Alex Österle bereitet eines der neuen E-Bikes für Jugendliche vor. Foto: Nädele

Zwei Jahre Entwicklungsarbeit und Tüftelei steckt in dem neuen E-Bike für Jugendliche, mit dem die Wellendinger Firma ben-e-bike ab heute auf den Markt geht. Gesellschafter Alex Österle berichtet von den ersten Praxiserfahrungen mit dem auf Leichtigkeit getrimmten Bike.

Die Firma ben-e-bike mit Sitz in Wellendingen macht seit Jahren mit ihren E-Bikes speziell für Kinder von sich reden. Nun steht die nächste Innovation in den Startlöchern: das Twentyseven5 FS, ein besonders leichtes Fully für Jugendliche oder kleinere Erwachsene, das gerade einmal 18 Kilo auf die Waage bringt – inklusive Akku.

 

Heute erwartet Alex Österle, bei ben-e-bike Gesellschafter für den operativen Bereich, die Lieferung des letzten fehlenden Bauteils. Dann kann er die Montage der ersten Twentyseven5 E-Power Pro Fully abschließen und für den Versand fertig machen. Gerade erst war das Unternehmen mit der Neuentwicklung aus dem eigenen Haus in München bei den E-Bike-Days, wo das Publikum schonmal erste Proberunden drehen konnte.

Erste Probefahrten

Zur Messe Eurobike in Frankfurt im vergangenen Jahr war das jüngste Kind von ben-e-bike vornehmlich dem Fachpublikum vorgestellt worden. „Jetzt in München konnte es erstmals Probe gefahren werden“, erzählt Österle. Und die Resonanz sei überragend gewesen.
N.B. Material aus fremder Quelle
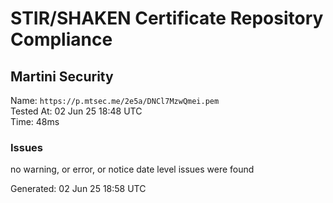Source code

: # STIR/SHAKEN Certificate Repository Compliance

## Martini Security

Name: `https://p.mtsec.me/2e5a/DNCl7MzwQmei.pem`\
Tested At: 02 Jun 25 18:48 UTC\
Time: 48ms

### Issues

no warning, or error, or notice date level issues were found

Generated: 02 Jun 25 18:58 UTC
Das Handling, das geringe Gewicht, das angenehme Verhalten des leisen und sanften Motors sei sehr gut angekommen und gelobt worden. Und auch, dass es „problemlos ohne Akku gefahren werden kann“, berichtet der Gesellschafter, habe das Publikum überzeugt.

Die Arbeit, die in die Entwicklung des 27,5-Zoll-Rads gesteckt wurde, scheint sich für ben-e-bike also zu lohnen. Zwei Jahre Entwicklung stecken in dem vollgefederten E-Bike. Das Unternehmen schlägt damit ein neues Kapitel auf: der Schritt vom Naben- zum Mittelmotor. „Das war eine der größten Herausforderungen“, blickt Österle zurück, „einen leichten, guten Motor zu finden“. Der Motorhersteller sei ziemlich ins Schitzen gekommen, schmunzelt er, bis Software und Display an die Anforderungen angepasst waren.

Geringes Gewicht

Wie schon bei den bisherigen ben-e-bikes für Kinder, die mit 20-Zoll-Varianten für Sechsjährige beginnen, sieht sich die Wellendinger Firma auch mit der Neuentwicklung für Jugendliche auf dem Markt fast schon ohne Konkurrenz.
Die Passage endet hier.